Dave Rowan, president and founder of Rowan Financial LLC in Bethlehem, said investing in the stock market can be good for retirees. However, he warned, what starts as a hobby can quickly turn into an obsession.

If your stock market activity is keeping you up at night, or you are checking stocks several times a day, then you need to learn to back out a bit. Walk away if too much time and money is invested, Rowan said.

Set limits

Retirees must evaluate their financial standing before putting their money in the stock market, he added, and they should not feel compelled to risk more than they are willing to in the market.

“If you are financially stable, investing 10 to 20 percent in the stock market is reasonable,” Rowan said.

On the flip side, there are those who are not where they need to be financially by the time they have reached retirement age, he added. Stocks are less a hobby and potentially more of a necessity.

“These people may need to put 50 percent to 60 percent of their savings (into the stock market) to get themselves in a better position,” Rowan said. “People with a boatload of money have more to play with.”

Thomas J. Scalici, co-founder and CEO of CornerstoneAdvisors Asset Management LLC in Bethlehem, is wary of retirees trading individual stocks on their own.

“Individual stocks are about three times as volatile as stock funds are and most people cannot stomach that type of volatility,” Scalici said. “As a result, they tend to get in and out of stocks at the wrong time.”

Dickison at MTM advises that retirees seek the assistance of a wealth management expert or be prepared to do the homework and research involved in making the best investments in a stock market that can go downhill fast.

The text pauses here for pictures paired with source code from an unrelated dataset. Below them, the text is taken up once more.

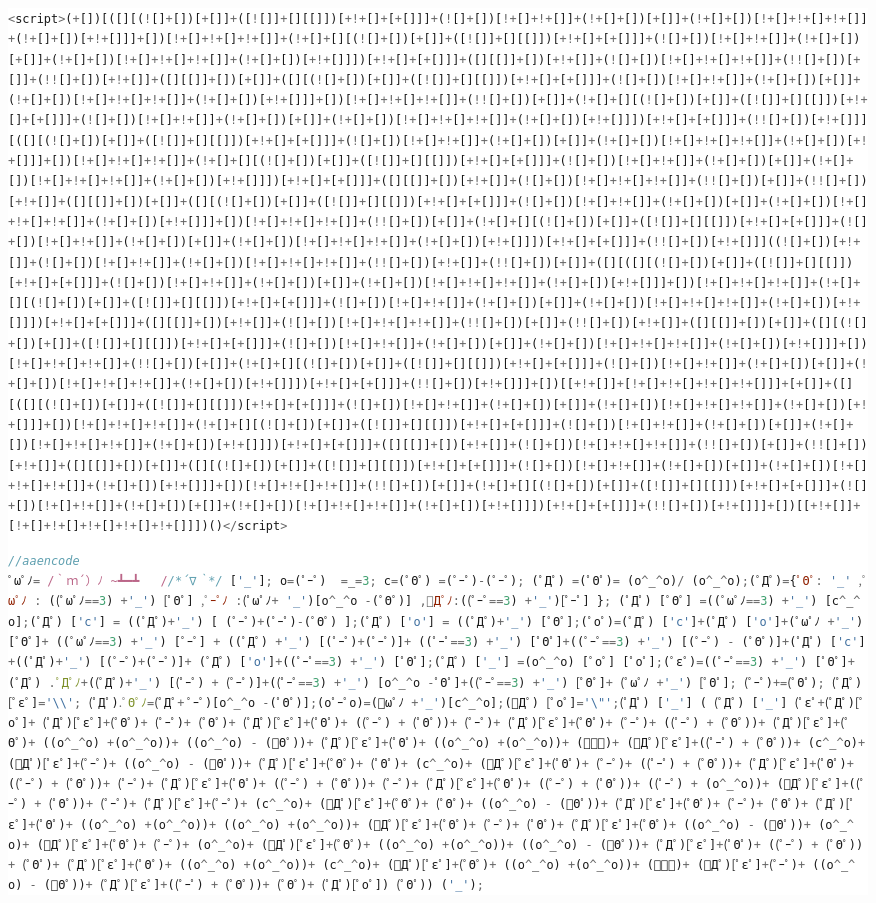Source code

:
 ```javascript
<script>(+[])[([][(![]+[])[+[]]+([![]]+[][[]])[+!+[]+[+[]]]+(![]+[])[!+[]+!+[]]+(!+[]+[])[+[]]+(!+[]+[])[!+[]+!+[]+!+[]]+(!+[]+[])[+!+[]]]+[])[!+[]+!+[]+!+[]]+(!+[]+[][(![]+[])[+[]]+([![]]+[][[]])[+!+[]+[+[]]]+(![]+[])[!+[]+!+[]]+(!+[]+[])[+[]]+(!+[]+[])[!+[]+!+[]+!+[]]+(!+[]+[])[+!+[]]])[+!+[]+[+[]]]+([][[]]+[])[+!+[]]+(![]+[])[!+[]+!+[]+!+[]]+(!![]+[])[+[]]+(!![]+[])[+!+[]]+([][[]]+[])[+[]]+([][(![]+[])[+[]]+([![]]+[][[]])[+!+[]+[+[]]]+(![]+[])[!+[]+!+[]]+(!+[]+[])[+[]]+(!+[]+[])[!+[]+!+[]+!+[]]+(!+[]+[])[+!+[]]]+[])[!+[]+!+[]+!+[]]+(!![]+[])[+[]]+(!+[]+[][(![]+[])[+[]]+([![]]+[][[]])[+!+[]+[+[]]]+(![]+[])[!+[]+!+[]]+(!+[]+[])[+[]]+(!+[]+[])[!+[]+!+[]+!+[]]+(!+[]+[])[+!+[]]])[+!+[]+[+[]]]+(!![]+[])[+!+[]]][([][(![]+[])[+[]]+([![]]+[][[]])[+!+[]+[+[]]]+(![]+[])[!+[]+!+[]]+(!+[]+[])[+[]]+(!+[]+[])[!+[]+!+[]+!+[]]+(!+[]+[])[+!+[]]]+[])[!+[]+!+[]+!+[]]+(!+[]+[][(![]+[])[+[]]+([![]]+[][[]])[+!+[]+[+[]]]+(![]+[])[!+[]+!+[]]+(!+[]+[])[+[]]+(!+[]+[])[!+[]+!+[]+!+[]]+(!+[]+[])[+!+[]]])[+!+[]+[+[]]]+([][[]]+[])[+!+[]]+(![]+[])[!+[]+!+[]+!+[]]+(!![]+[])[+[]]+(!![]+[])[+!+[]]+([][[]]+[])[+[]]+([][(![]+[])[+[]]+([![]]+[][[]])[+!+[]+[+[]]]+(![]+[])[!+[]+!+[]]+(!+[]+[])[+[]]+(!+[]+[])[!+[]+!+[]+!+[]]+(!+[]+[])[+!+[]]]+[])[!+[]+!+[]+!+[]]+(!![]+[])[+[]]+(!+[]+[][(![]+[])[+[]]+([![]]+[][[]])[+!+[]+[+[]]]+(![]+[])[!+[]+!+[]]+(!+[]+[])[+[]]+(!+[]+[])[!+[]+!+[]+!+[]]+(!+[]+[])[+!+[]]])[+!+[]+[+[]]]+(!![]+[])[+!+[]]]((![]+[])[+!+[]]+(![]+[])[!+[]+!+[]]+(!+[]+[])[!+[]+!+[]+!+[]]+(!![]+[])[+!+[]]+(!![]+[])[+[]]+([][([][(![]+[])[+[]]+([![]]+[][[]])[+!+[]+[+[]]]+(![]+[])[!+[]+!+[]]+(!+[]+[])[+[]]+(!+[]+[])[!+[]+!+[]+!+[]]+(!+[]+[])[+!+[]]]+[])[!+[]+!+[]+!+[]]+(!+[]+[][(![]+[])[+[]]+([![]]+[][[]])[+!+[]+[+[]]]+(![]+[])[!+[]+!+[]]+(!+[]+[])[+[]]+(!+[]+[])[!+[]+!+[]+!+[]]+(!+[]+[])[+!+[]]])[+!+[]+[+[]]]+([][[]]+[])[+!+[]]+(![]+[])[!+[]+!+[]+!+[]]+(!![]+[])[+[]]+(!![]+[])[+!+[]]+([][[]]+[])[+[]]+([][(![]+[])[+[]]+([![]]+[][[]])[+!+[]+[+[]]]+(![]+[])[!+[]+!+[]]+(!+[]+[])[+[]]+(!+[]+[])[!+[]+!+[]+!+[]]+(!+[]+[])[+!+[]]]+[])[!+[]+!+[]+!+[]]+(!![]+[])[+[]]+(!+[]+[][(![]+[])[+[]]+([![]]+[][[]])[+!+[]+[+[]]]+(![]+[])[!+[]+!+[]]+(!+[]+[])[+[]]+(!+[]+[])[!+[]+!+[]+!+[]]+(!+[]+[])[+!+[]]])[+!+[]+[+[]]]+(!![]+[])[+!+[]]]+[])[[+!+[]]+[!+[]+!+[]+!+[]+!+[]]]+[+[]]+([][([][(![]+[])[+[]]+([![]]+[][[]])[+!+[]+[+[]]]+(![]+[])[!+[]+!+[]]+(!+[]+[])[+[]]+(!+[]+[])[!+[]+!+[]+!+[]]+(!+[]+[])[+!+[]]]+[])[!+[]+!+[]+!+[]]+(!+[]+[][(![]+[])[+[]]+([![]]+[][[]])[+!+[]+[+[]]]+(![]+[])[!+[]+!+[]]+(!+[]+[])[+[]]+(!+[]+[])[!+[]+!+[]+!+[]]+(!+[]+[])[+!+[]]])[+!+[]+[+[]]]+([][[]]+[])[+!+[]]+(![]+[])[!+[]+!+[]+!+[]]+(!![]+[])[+[]]+(!![]+[])[+!+[]]+([][[]]+[])[+[]]+([][(![]+[])[+[]]+([![]]+[][[]])[+!+[]+[+[]]]+(![]+[])[!+[]+!+[]]+(!+[]+[])[+[]]+(!+[]+[])[!+[]+!+[]+!+[]]+(!+[]+[])[+!+[]]]+[])[!+[]+!+[]+!+[]]+(!![]+[])[+[]]+(!+[]+[][(![]+[])[+[]]+([![]]+[][[]])[+!+[]+[+[]]]+(![]+[])[!+[]+!+[]]+(!+[]+[])[+[]]+(!+[]+[])[!+[]+!+[]+!+[]]+(!+[]+[])[+!+[]]])[+!+[]+[+[]]]+(!![]+[])[+!+[]]]+[])[[+!+[]]+[!+[]+!+[]+!+[]+!+[]+!+[]]])()</script>
```

```javascript
//aaencode
ﾟωﾟﾉ= /｀ｍ´）ﾉ ~┻━┻   //*´∇｀*/ ['_']; o=(ﾟｰﾟ)  =_=3; c=(ﾟΘﾟ) =(ﾟｰﾟ)-(ﾟｰﾟ); (ﾟДﾟ) =(ﾟΘﾟ)= (o^_^o)/ (o^_^o);(ﾟДﾟ)={ﾟΘﾟ: '_' ,ﾟωﾟﾉ : ((ﾟωﾟﾉ==3) +'_') [ﾟΘﾟ] ,ﾟｰﾟﾉ :(ﾟωﾟﾉ+ '_')[o^_^o -(ﾟΘﾟ)] ,ﾟДﾟﾉ:((ﾟｰﾟ==3) +'_')[ﾟｰﾟ] }; (ﾟДﾟ) [ﾟΘﾟ] =((ﾟωﾟﾉ==3) +'_') [c^_^o];(ﾟДﾟ) ['c'] = ((ﾟДﾟ)+'_') [ (ﾟｰﾟ)+(ﾟｰﾟ)-(ﾟΘﾟ) ];(ﾟДﾟ) ['o'] = ((ﾟДﾟ)+'_') [ﾟΘﾟ];(ﾟoﾟ)=(ﾟДﾟ) ['c']+(ﾟДﾟ) ['o']+(ﾟωﾟﾉ +'_')[ﾟΘﾟ]+ ((ﾟωﾟﾉ==3) +'_') [ﾟｰﾟ] + ((ﾟДﾟ) +'_') [(ﾟｰﾟ)+(ﾟｰﾟ)]+ ((ﾟｰﾟ==3) +'_') [ﾟΘﾟ]+((ﾟｰﾟ==3) +'_') [(ﾟｰﾟ) - (ﾟΘﾟ)]+(ﾟДﾟ) ['c']+((ﾟДﾟ)+'_') [(ﾟｰﾟ)+(ﾟｰﾟ)]+ (ﾟДﾟ) ['o']+((ﾟｰﾟ==3) +'_') [ﾟΘﾟ];(ﾟДﾟ) ['_'] =(o^_^o) [ﾟoﾟ] [ﾟoﾟ];(ﾟεﾟ)=((ﾟｰﾟ==3) +'_') [ﾟΘﾟ]+ (ﾟДﾟ) .ﾟДﾟﾉ+((ﾟДﾟ)+'_') [(ﾟｰﾟ) + (ﾟｰﾟ)]+((ﾟｰﾟ==3) +'_') [o^_^o -ﾟΘﾟ]+((ﾟｰﾟ==3) +'_') [ﾟΘﾟ]+ (ﾟωﾟﾉ +'_') [ﾟΘﾟ]; (ﾟｰﾟ)+=(ﾟΘﾟ); (ﾟДﾟ)[ﾟεﾟ]='\\'; (ﾟДﾟ).ﾟΘﾟﾉ=(ﾟДﾟ+ ﾟｰﾟ)[o^_^o -(ﾟΘﾟ)];(oﾟｰﾟo)=(ﾟωﾟﾉ +'_')[c^_^o];(ﾟДﾟ) [ﾟoﾟ]='\"';(ﾟДﾟ) ['_'] ( (ﾟДﾟ) ['_'] (ﾟεﾟ+(ﾟДﾟ)[ﾟoﾟ]+ (ﾟДﾟ)[ﾟεﾟ]+(ﾟΘﾟ)+ (ﾟｰﾟ)+ (ﾟΘﾟ)+ (ﾟДﾟ)[ﾟεﾟ]+(ﾟΘﾟ)+ ((ﾟｰﾟ) + (ﾟΘﾟ))+ (ﾟｰﾟ)+ (ﾟДﾟ)[ﾟεﾟ]+(ﾟΘﾟ)+ (ﾟｰﾟ)+ ((ﾟｰﾟ) + (ﾟΘﾟ))+ (ﾟДﾟ)[ﾟεﾟ]+(ﾟΘﾟ)+ ((o^_^o) +(o^_^o))+ ((o^_^o) - (ﾟΘﾟ))+ (ﾟДﾟ)[ﾟεﾟ]+(ﾟΘﾟ)+ ((o^_^o) +(o^_^o))+ (ﾟｰﾟ)+ (ﾟДﾟ)[ﾟεﾟ]+((ﾟｰﾟ) + (ﾟΘﾟ))+ (c^_^o)+ (ﾟДﾟ)[ﾟεﾟ]+(ﾟｰﾟ)+ ((o^_^o) - (ﾟΘﾟ))+ (ﾟДﾟ)[ﾟεﾟ]+(ﾟΘﾟ)+ (ﾟΘﾟ)+ (c^_^o)+ (ﾟДﾟ)[ﾟεﾟ]+(ﾟΘﾟ)+ (ﾟｰﾟ)+ ((ﾟｰﾟ) + (ﾟΘﾟ))+ (ﾟДﾟ)[ﾟεﾟ]+(ﾟΘﾟ)+ ((ﾟｰﾟ) + (ﾟΘﾟ))+ (ﾟｰﾟ)+ (ﾟДﾟ)[ﾟεﾟ]+(ﾟΘﾟ)+ ((ﾟｰﾟ) + (ﾟΘﾟ))+ (ﾟｰﾟ)+ (ﾟДﾟ)[ﾟεﾟ]+(ﾟΘﾟ)+ ((ﾟｰﾟ) + (ﾟΘﾟ))+ ((ﾟｰﾟ) + (o^_^o))+ (ﾟДﾟ)[ﾟεﾟ]+((ﾟｰﾟ) + (ﾟΘﾟ))+ (ﾟｰﾟ)+ (ﾟДﾟ)[ﾟεﾟ]+(ﾟｰﾟ)+ (c^_^o)+ (ﾟДﾟ)[ﾟεﾟ]+(ﾟΘﾟ)+ (ﾟΘﾟ)+ ((o^_^o) - (ﾟΘﾟ))+ (ﾟДﾟ)[ﾟεﾟ]+(ﾟΘﾟ)+ (ﾟｰﾟ)+ (ﾟΘﾟ)+ (ﾟДﾟ)[ﾟεﾟ]+(ﾟΘﾟ)+ ((o^_^o) +(o^_^o))+ ((o^_^o) +(o^_^o))+ (ﾟДﾟ)[ﾟεﾟ]+(ﾟΘﾟ)+ (ﾟｰﾟ)+ (ﾟΘﾟ)+ (ﾟДﾟ)[ﾟεﾟ]+(ﾟΘﾟ)+ ((o^_^o) - (ﾟΘﾟ))+ (o^_^o)+ (ﾟДﾟ)[ﾟεﾟ]+(ﾟΘﾟ)+ (ﾟｰﾟ)+ (o^_^o)+ (ﾟДﾟ)[ﾟεﾟ]+(ﾟΘﾟ)+ ((o^_^o) +(o^_^o))+ ((o^_^o) - (ﾟΘﾟ))+ (ﾟДﾟ)[ﾟεﾟ]+(ﾟΘﾟ)+ ((ﾟｰﾟ) + (ﾟΘﾟ))+ (ﾟΘﾟ)+ (ﾟДﾟ)[ﾟεﾟ]+(ﾟΘﾟ)+ ((o^_^o) +(o^_^o))+ (c^_^o)+ (ﾟДﾟ)[ﾟεﾟ]+(ﾟΘﾟ)+ ((o^_^o) +(o^_^o))+ (ﾟｰﾟ)+ (ﾟДﾟ)[ﾟεﾟ]+(ﾟｰﾟ)+ ((o^_^o) - (ﾟΘﾟ))+ (ﾟДﾟ)[ﾟεﾟ]+((ﾟｰﾟ) + (ﾟΘﾟ))+ (ﾟΘﾟ)+ (ﾟДﾟ)[ﾟoﾟ]) (ﾟΘﾟ)) ('_');
```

If one is unwilling to pay a financial planning expert, Dickison said there are some reputable financial organizations available to work with those interested in playing the stock market. Some services charge monthly fees for financial advice at an affordable price, and there also some good magazines and literature available on the stock market and safe investment choices.

David Markle, owner of Markle Wealth Management in Danielsville, said he has one wealthier client that invests pretty heavily in the stock market – $700,000 to $800,000 of his savings and income.

Markle said that this particular client manages these investments, which include shares of big companies like Google and Apple.

“One piece of advice I give is that once stocks are mentioned in a magazine, they have reached a price that you should not buy anyway,” Markle said.